Stored items:
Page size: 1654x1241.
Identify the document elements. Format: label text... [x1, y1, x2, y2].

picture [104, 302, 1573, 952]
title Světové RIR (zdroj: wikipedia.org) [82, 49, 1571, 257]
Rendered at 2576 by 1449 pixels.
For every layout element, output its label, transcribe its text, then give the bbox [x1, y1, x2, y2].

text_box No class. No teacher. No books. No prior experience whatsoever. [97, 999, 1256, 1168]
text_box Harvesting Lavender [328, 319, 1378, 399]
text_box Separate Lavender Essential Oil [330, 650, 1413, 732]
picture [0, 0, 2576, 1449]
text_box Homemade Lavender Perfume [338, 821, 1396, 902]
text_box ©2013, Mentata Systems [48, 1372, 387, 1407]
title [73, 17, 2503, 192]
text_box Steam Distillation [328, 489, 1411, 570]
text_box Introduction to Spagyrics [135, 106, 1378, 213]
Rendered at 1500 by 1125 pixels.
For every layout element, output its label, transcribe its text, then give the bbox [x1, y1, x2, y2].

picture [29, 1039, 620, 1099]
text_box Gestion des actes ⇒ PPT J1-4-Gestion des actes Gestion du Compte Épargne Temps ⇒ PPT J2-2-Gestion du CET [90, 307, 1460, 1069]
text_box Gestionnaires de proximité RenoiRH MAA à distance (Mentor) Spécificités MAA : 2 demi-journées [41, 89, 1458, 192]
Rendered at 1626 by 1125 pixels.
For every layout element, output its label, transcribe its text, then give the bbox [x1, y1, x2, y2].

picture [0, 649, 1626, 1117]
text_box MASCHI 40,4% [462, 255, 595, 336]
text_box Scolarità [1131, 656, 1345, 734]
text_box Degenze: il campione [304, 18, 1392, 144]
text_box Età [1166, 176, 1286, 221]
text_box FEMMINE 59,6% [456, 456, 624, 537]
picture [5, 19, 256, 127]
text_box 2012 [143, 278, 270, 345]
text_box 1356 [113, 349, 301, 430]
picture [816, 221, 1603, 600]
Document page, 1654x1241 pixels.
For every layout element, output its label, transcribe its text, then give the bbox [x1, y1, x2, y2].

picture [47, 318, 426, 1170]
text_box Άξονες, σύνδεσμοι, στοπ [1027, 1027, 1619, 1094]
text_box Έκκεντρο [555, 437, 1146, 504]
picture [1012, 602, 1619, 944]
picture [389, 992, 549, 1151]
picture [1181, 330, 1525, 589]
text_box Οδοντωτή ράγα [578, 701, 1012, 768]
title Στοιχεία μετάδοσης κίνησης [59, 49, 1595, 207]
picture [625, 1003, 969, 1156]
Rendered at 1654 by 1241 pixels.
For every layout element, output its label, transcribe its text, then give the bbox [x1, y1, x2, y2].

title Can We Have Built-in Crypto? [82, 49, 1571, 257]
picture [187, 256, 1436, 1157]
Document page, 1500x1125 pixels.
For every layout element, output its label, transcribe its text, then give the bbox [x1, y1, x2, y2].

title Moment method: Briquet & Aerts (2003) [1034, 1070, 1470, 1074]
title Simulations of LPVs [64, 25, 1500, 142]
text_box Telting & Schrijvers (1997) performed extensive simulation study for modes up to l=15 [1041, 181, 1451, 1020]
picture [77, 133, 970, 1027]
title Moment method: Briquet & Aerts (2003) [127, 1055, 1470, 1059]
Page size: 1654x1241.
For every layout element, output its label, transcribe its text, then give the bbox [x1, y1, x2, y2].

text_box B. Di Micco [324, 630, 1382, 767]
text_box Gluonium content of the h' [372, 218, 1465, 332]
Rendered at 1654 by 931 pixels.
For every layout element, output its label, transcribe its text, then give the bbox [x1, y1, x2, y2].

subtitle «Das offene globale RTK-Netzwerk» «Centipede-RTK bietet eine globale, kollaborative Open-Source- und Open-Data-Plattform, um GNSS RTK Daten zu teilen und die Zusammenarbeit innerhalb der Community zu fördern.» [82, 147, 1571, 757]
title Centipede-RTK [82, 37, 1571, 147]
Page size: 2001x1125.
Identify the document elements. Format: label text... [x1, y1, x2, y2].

SHORT TASK: Please swap "layout element" for "page element" everywhere in the listing above, then give the listing again with nothing else changed.

RESULT OF THIS EXERCISE:
Page size: 1654x1241.
Identify the document elements. Format: label text... [x1, y1, x2, y2].

picture [104, 302, 1573, 952]
title Světové RIR (zdroj: wikipedia.org) [82, 49, 1571, 257]
Rendered at 2576 by 1449 pixels.
For every page element, output its label, transcribe its text, then give the bbox [x1, y1, x2, y2].

text_box No class. No teacher. No books. No prior experience whatsoever. [97, 999, 1256, 1168]
text_box Harvesting Lavender [328, 319, 1378, 399]
text_box Separate Lavender Essential Oil [330, 650, 1413, 732]
picture [0, 0, 2576, 1449]
text_box Homemade Lavender Perfume [338, 821, 1396, 902]
text_box ©2013, Mentata Systems [48, 1372, 387, 1407]
title [73, 17, 2503, 192]
text_box Steam Distillation [328, 489, 1411, 570]
text_box Introduction to Spagyrics [135, 106, 1378, 213]
Rendered at 1500 by 1125 pixels.
For every page element, output its label, transcribe its text, then give the bbox [x1, y1, x2, y2].

picture [29, 1039, 620, 1099]
text_box Gestion des actes ⇒ PPT J1-4-Gestion des actes Gestion du Compte Épargne Temps ⇒ PPT J2-2-Gestion du CET [90, 307, 1460, 1069]
text_box Gestionnaires de proximité RenoiRH MAA à distance (Mentor) Spécificités MAA : 2 demi-journées [41, 89, 1458, 192]
Rendered at 1626 by 1125 pixels.
For every page element, output its label, transcribe its text, then give the bbox [x1, y1, x2, y2].

picture [0, 649, 1626, 1117]
text_box MASCHI 40,4% [462, 255, 595, 336]
text_box Scolarità [1131, 656, 1345, 734]
text_box Degenze: il campione [304, 18, 1392, 144]
text_box Età [1166, 176, 1286, 221]
text_box FEMMINE 59,6% [456, 456, 624, 537]
picture [5, 19, 256, 127]
text_box 2012 [143, 278, 270, 345]
text_box 1356 [113, 349, 301, 430]
picture [816, 221, 1603, 600]
Document page, 1654x1241 pixels.
For every page element, output its label, transcribe its text, then give the bbox [x1, y1, x2, y2].

picture [47, 318, 426, 1170]
text_box Άξονες, σύνδεσμοι, στοπ [1027, 1027, 1619, 1094]
text_box Έκκεντρο [555, 437, 1146, 504]
picture [1012, 602, 1619, 944]
picture [389, 992, 549, 1151]
picture [1181, 330, 1525, 589]
text_box Οδοντωτή ράγα [578, 701, 1012, 768]
title Στοιχεία μετάδοσης κίνησης [59, 49, 1595, 207]
picture [625, 1003, 969, 1156]
Rendered at 1654 by 1241 pixels.
For every page element, output its label, transcribe its text, then give the bbox [x1, y1, x2, y2].

title Can We Have Built-in Crypto? [82, 49, 1571, 257]
picture [187, 256, 1436, 1157]
Document page, 1500x1125 pixels.
For every page element, output its label, transcribe its text, then give the bbox [x1, y1, x2, y2].

title Moment method: Briquet & Aerts (2003) [1034, 1070, 1470, 1074]
title Simulations of LPVs [64, 25, 1500, 142]
text_box Telting & Schrijvers (1997) performed extensive simulation study for modes up to l=15 [1041, 181, 1451, 1020]
picture [77, 133, 970, 1027]
title Moment method: Briquet & Aerts (2003) [127, 1055, 1470, 1059]
Page size: 1654x1241.
For every page element, output its label, transcribe its text, then give the bbox [x1, y1, x2, y2].

text_box B. Di Micco [324, 630, 1382, 767]
text_box Gluonium content of the h' [372, 218, 1465, 332]
Rendered at 1654 by 931 pixels.
For every page element, output its label, transcribe its text, then give the bbox [x1, y1, x2, y2].

subtitle «Das offene globale RTK-Netzwerk» «Centipede-RTK bietet eine globale, kollaborative Open-Source- und Open-Data-Plattform, um GNSS RTK Daten zu teilen und die Zusammenarbeit innerhalb der Community zu fördern.» [82, 147, 1571, 757]
title Centipede-RTK [82, 37, 1571, 147]
Page size: 2001x1125.
Identify the document elements. Format: label text... [x1, y1, x2, y2].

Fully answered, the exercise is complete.